Phasmatocottus

Scientific classification
- Kingdom: Animalia
- Phylum: Chordata
- Class: Actinopterygii
- Order: Perciformes
- Suborder: Cottoidei
- Superfamily: Cottoidea
- Family: Psychrolutidae
- Genus: Phasmatocottus Bolin, 1936
- Species: P. ctenopterygius
- Binomial name: Phasmatocottus ctenopterygius Bolin, 1936

= Phasmatocottus =

- Authority: Bolin, 1936
- Parent authority: Bolin, 1936

Monotypic genus of fish

Phasmatocottus is a monospecific genus of marine ray-finned fish belonging to the family Cottidae, the "typical" sculpins. The only species in the genus is Phasmatocottus ctenopterygius from the northwestern Pacific.

==Taxonomy==
Phasmatocottus was first proposed as a monospecific genus in 1936 by the American ichthyologist Rolf Ling Bolin when he described Phasmatocottus ctenopterygius from Sendai Bay in Japan. The 5th edition of Fishes of the World classifies this genus within the subfamily Cottinae of the family Cottidae, however, other authors classify the genus within the subfamily Psychrolutinae of the family Psychrolutidae.

==Etymology==
Phasmatocottus prefixes the name of the type genus of the Cottidae, Cottus with phasma, which means "ghost" or "spectre", Bolin did not explain what this alluded to. The specific name ctenopterygius means "comb-finned" and is a reference to the anterior dorsal fin having rays apparently unconnected to the fin membrane.

==Description==
Phasmatocottus has a rather compressed body with a largely ovoid cross section. The skin is smooth and lacks scales, other than enlarged scales under the skin of the lateral line.
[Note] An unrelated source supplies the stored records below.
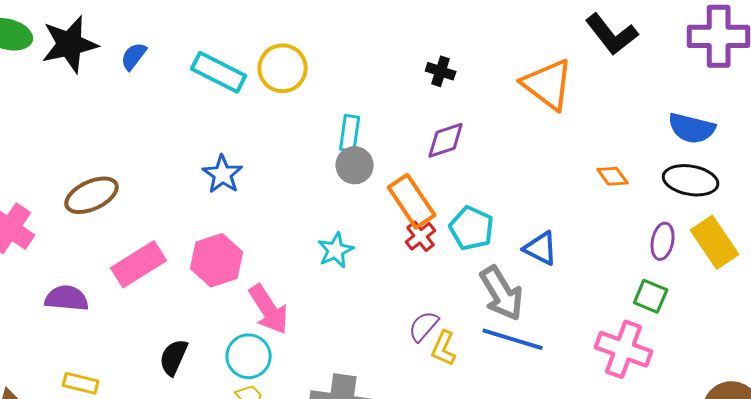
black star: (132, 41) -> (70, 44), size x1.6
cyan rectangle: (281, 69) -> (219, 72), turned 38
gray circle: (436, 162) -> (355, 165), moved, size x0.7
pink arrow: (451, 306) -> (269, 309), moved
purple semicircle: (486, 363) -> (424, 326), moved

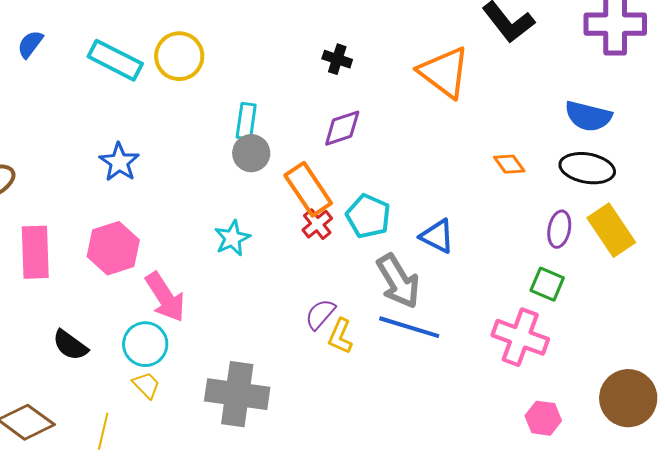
pink rectangle: (139, 264) -> (35, 252), turned -60
black semicircle: (174, 357) -> (70, 345), turned -78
The preoperculum has 4 spines, the uppermost is enlarged and has branches. There are vomerine teeth but no palatine teeth. The gill membranes have a wide join and this forms a fold across the throat. The membranes between the spines of the first dorsal fin are deeply notched down almost as far as the base of the spines. There are 6 or 7 spines in the first dorsal fin →while the second is supported by between 11 and 13 soft rays. The anal fin has 9 or 10 soft rays. There are no free spines on the snout and no spines on the head. The caudal fin is marginally rounded. In alcohol the colour of the body is darkish brown with darker fins. This is a small sculpin with a maximum standard length of 56.3 mm.

==Distribution and habitat==
Phasmatocottus Is found in the northwestern Pacific Ocean where it has been recorded on two occasions, the first was the collection of the holotype in Sendai Bay and the second was in 2001 off Iturup Island in the Kurils. It has been recorded from depths in excess of 500 m.